Page Three

By Peter Galli  |  Posted 2003-05-28 Print this article Print

Microsofts Leach told eWEEK that there is no link between its decision to cut Office XP prices and any threat from the Linux/open-source desktop productivity suites, but rather it followed on its decision to change its Licensing 6.0 and Software Assurance program, announced on Tuesday, which gives customers running Office under Software Assurance home use rights for the software as well. "Clearly, coming at the same time as the improvements in the Software Assurance value focused on the enterprise and business customer, it made sense to do this now for retail customers as well," he said.
Until now, users who installed the Office software at their workplace computer or on a laptop could not install it at home as well under the same license. Microsoft will now give those customers home-use rights for Office in the ratio of one home use right for every one Office Software Assurance license held.

_BRIEF 1_
Copy the records word for word, from the start of the records through the line containing "Question: Estimate the", leaving out the pictures.
The records below the text are unrelated to it.

_DATASET RECORDS_

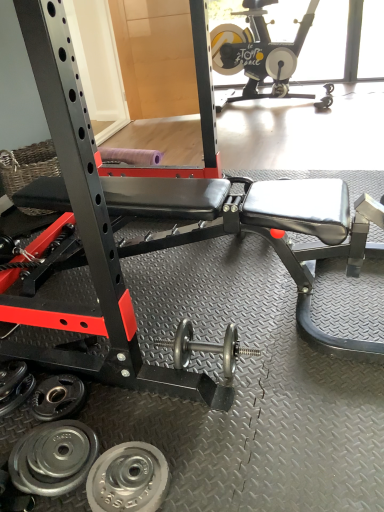
Find the location of a particular element. free space in front of black matte stationary bike at upper right is located at coordinates (323, 135).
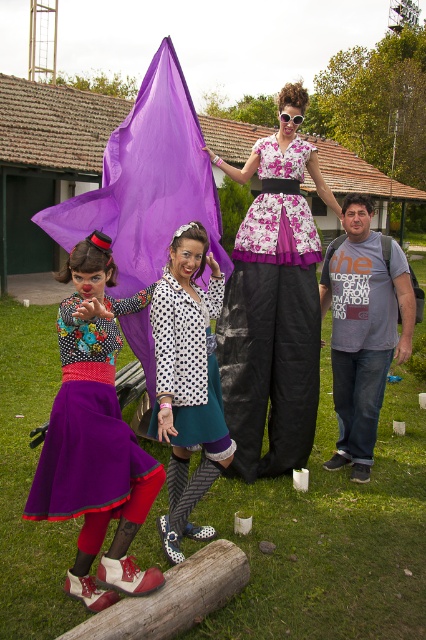
Question: Is gray cotton t-shirt at center thinner than brown wood log at lower center?

Choices:
 (A) yes
 (B) no

Answer: (A)

Question: Estimate the real-world distances between objects in this image. Which object is farther from the brown wood log at lower center?

Choices:
 (A) polka dot fabric dress at center
 (B) floral fabric dress at center
 (C) gray cotton t-shirt at center

Answer: (C)

Question: Does brown wood log at lower center come behind clear plastic goggles at center?

Choices:
 (A) yes
 (B) no

Answer: (B)

Question: Considering the real-world distances, which object is closest to the matte purple skirt at lower left?

Choices:
 (A) floral fabric dress at center
 (B) gray cotton t-shirt at center
 (C) clear plastic goggles at center

Answer: (A)

Question: Which of the following is the farthest from the observer?

Choices:
 (A) clear plastic goggles at center
 (B) floral fabric dress at center

Answer: (A)

Question: Is floral fabric dress at center thinner than matte purple skirt at lower left?

Choices:
 (A) yes
 (B) no

Answer: (B)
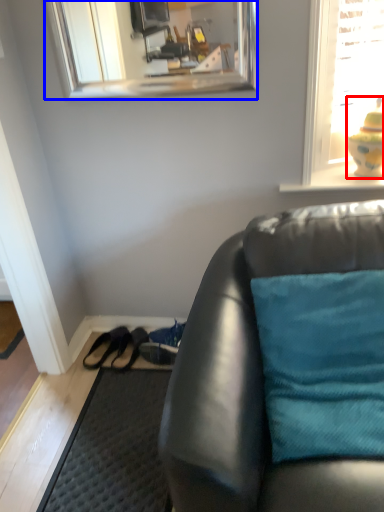
Question: Which point is closer to the camera, toy (highlighted by a red box) or mirror (highlighted by a blue box)?

Choices:
 (A) toy
 (B) mirror

Answer: (B)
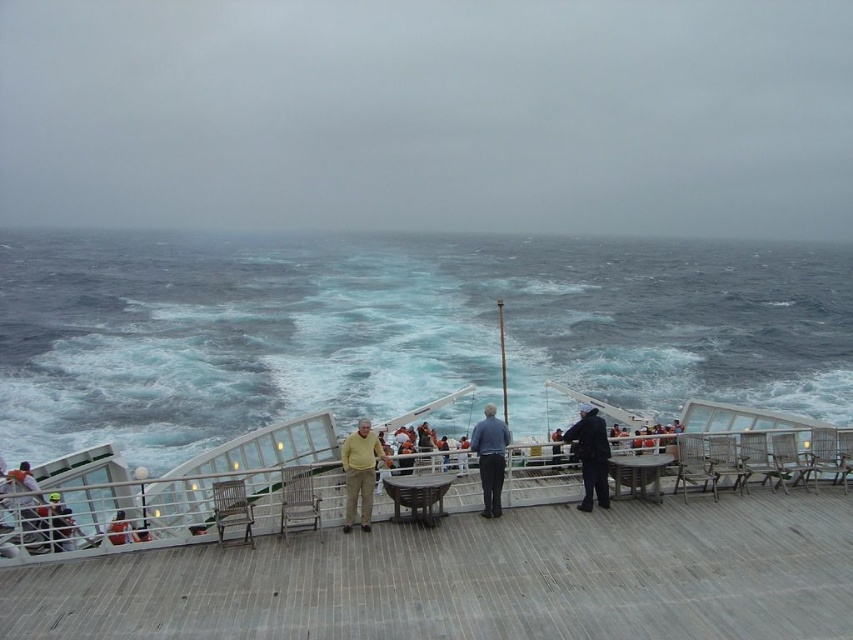
Which is above, dark blue uniform at center or blue denim jacket at center?

blue denim jacket at center

Can you confirm if dark blue uniform at center is thinner than blue denim jacket at center?

No, dark blue uniform at center is not thinner than blue denim jacket at center.

Identify the location of dark blue uniform at center. Image resolution: width=853 pixels, height=640 pixels. [590, 456].

Between point (845, 522) and point (361, 486), which one is positioned behind?

Positioned behind is point (845, 522).

How distant is wooden at center from yellow knit sweater at center?

wooden at center is 11.80 feet from yellow knit sweater at center.

At what (x,y) coordinates should I click in order to perform the action: click on wooden at center. Please return your answer as a coordinate pair (x, y). Looking at the image, I should click on (474, 579).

_BRIEF 2_
In the text about Microsoft's Office licensing, in what ratio will customers receive home-use rights?

_ANSWER SPACE 1_
Find the location of a particular element. free space in front of black matte stationary bike at upper right is located at coordinates (323, 135).
Question: Is gray cotton t-shirt at center thinner than brown wood log at lower center?

Choices:
 (A) yes
 (B) no

Answer: (A)

Question: Estimate the real-world distances between objects in this image. Which object is farther from the brown wood log at lower center?

_ANSWER SPACE 2_
One home use right for every one Office Software Assurance license held.